Rap Star French Montana Shares the Spotlight with His Mother in Revealing New Documentary At Tribeca | WatchTrailer

By
Samantha Bresnahan and Larry Madowo, CNN

*(CNN) — If there’s one thing French Montana wants you to know, it’s this: his new documentary film is not really about the multi-platinum, record-breaking hits, or the highs and lows of making it in the music industry. It’s about faith and family – a love story between a mother named Khadija and a son born as Karim, now known worldwide as French.

Aptly titled “For Khadija,” the 90-minute film is directed by Mandon Lovett and co-executive-produced by Sean “Diddy” Combs and Drake. It will premiere Friday at the Tribeca Film Festival in New York City, a fitting location for French’s story.

In the mid-1990s, his family moved from Morocco to America. Mother, father, and two young sons ended up in New York’s South Bronx, which French calls “the museum,” where he received a real-life, real-time education in hip-hop.

— WHAT THE EXERCISE ASKS —
Can you retype the part of the French Montana documentary article that starts at the words "Rap Star French" and stops after "worldwide as French."?

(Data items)
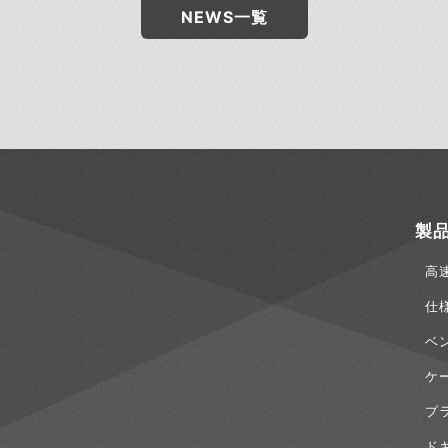
NEWS一覧
製
高
仕
ベ
ケ
プ
ド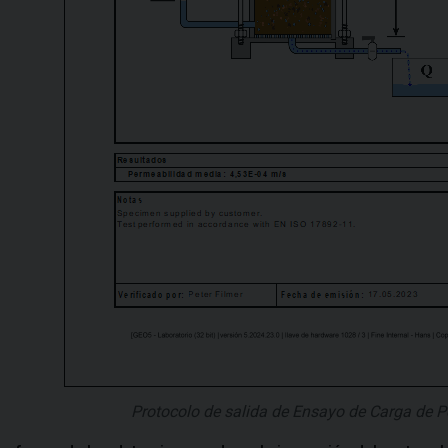
Protocolo de salida de Ensayo de Carga de P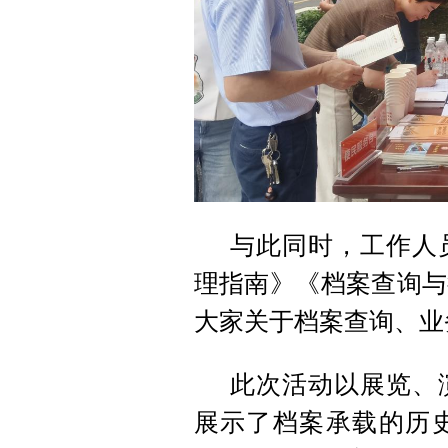
与此同时，工作人
理指南》《档案查询与
大家关于档案查询、业
此次活动以展览、
展示了档案承载的历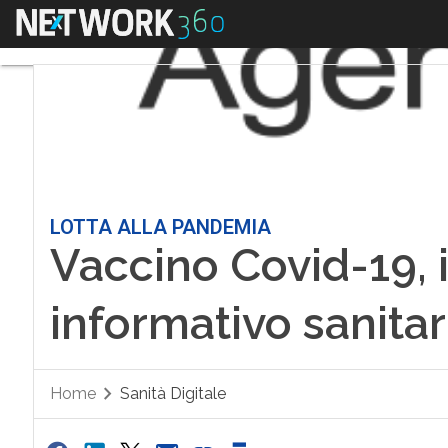
Menu
LOTTA ALLA PANDEMIA
Vaccino Covid-19, i
informativo sanitari
Home
Sanità Digitale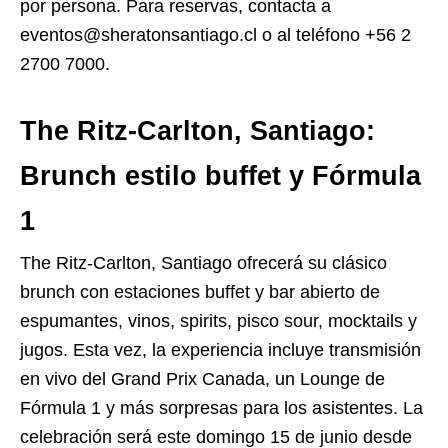
por persona. Para reservas, contacta a
eventos@sheratonsantiago.cl o al teléfono +56 2
2700 7000.
The Ritz-Carlton, Santiago:
Brunch estilo buffet y Fórmula
1
The Ritz-Carlton, Santiago ofrecerá su clásico
brunch con estaciones buffet y bar abierto de
espumantes, vinos, spirits, pisco sour, mocktails y
jugos. Esta vez, la experiencia incluye transmisión
en vivo del Grand Prix Canada, un Lounge de
Fórmula 1 y más sorpresas para los asistentes. La
celebración será este domingo 15 de junio desde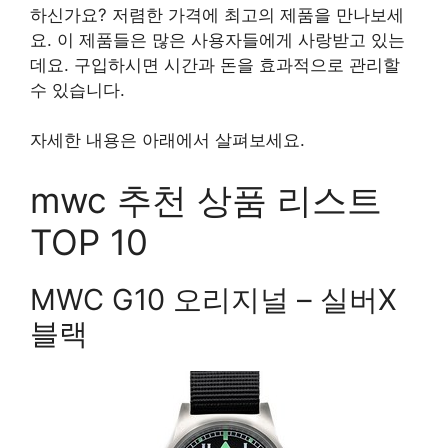
하신가요? 저렴한 가격에 최고의 제품을 만나보세
요. 이 제품들은 많은 사용자들에게 사랑받고 있는
데요. 구입하시면 시간과 돈을 효과적으로 관리할
수 있습니다.
자세한 내용은 아래에서 살펴보세요.
mwc 추천 상품 리스트
TOP 10
MWC G10 오리지널 – 실버X
블랙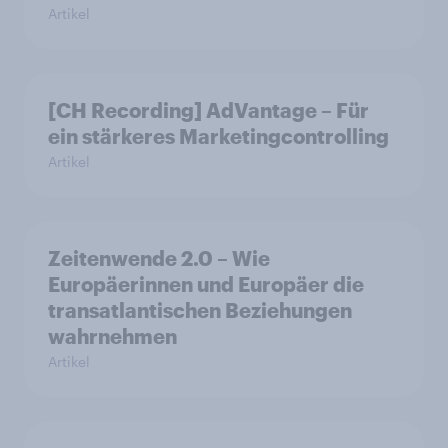
Artikel
[CH Recording] AdVantage – Für
ein stärkeres Marketingcontrolling
Artikel
Zeitenwende 2.0 – Wie
Europäerinnen und Europäer die
transatlantischen Beziehungen
wahrnehmen
Artikel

— THE ANSWER —
Rap Star French Montana Shares the Spotlight with His Mother in Revealing New Documentary At Tribeca | WatchTrailer

By
Samantha Bresnahan and Larry Madowo, CNN

*(CNN) — If there’s one thing French Montana wants you to know, it’s this: his new documentary film is not really about the multi-platinum, record-breaking hits, or the highs and lows of making it in the music industry. It’s about faith and family – a love story between a mother named Khadija and a son born as Karim, now known worldwide as French.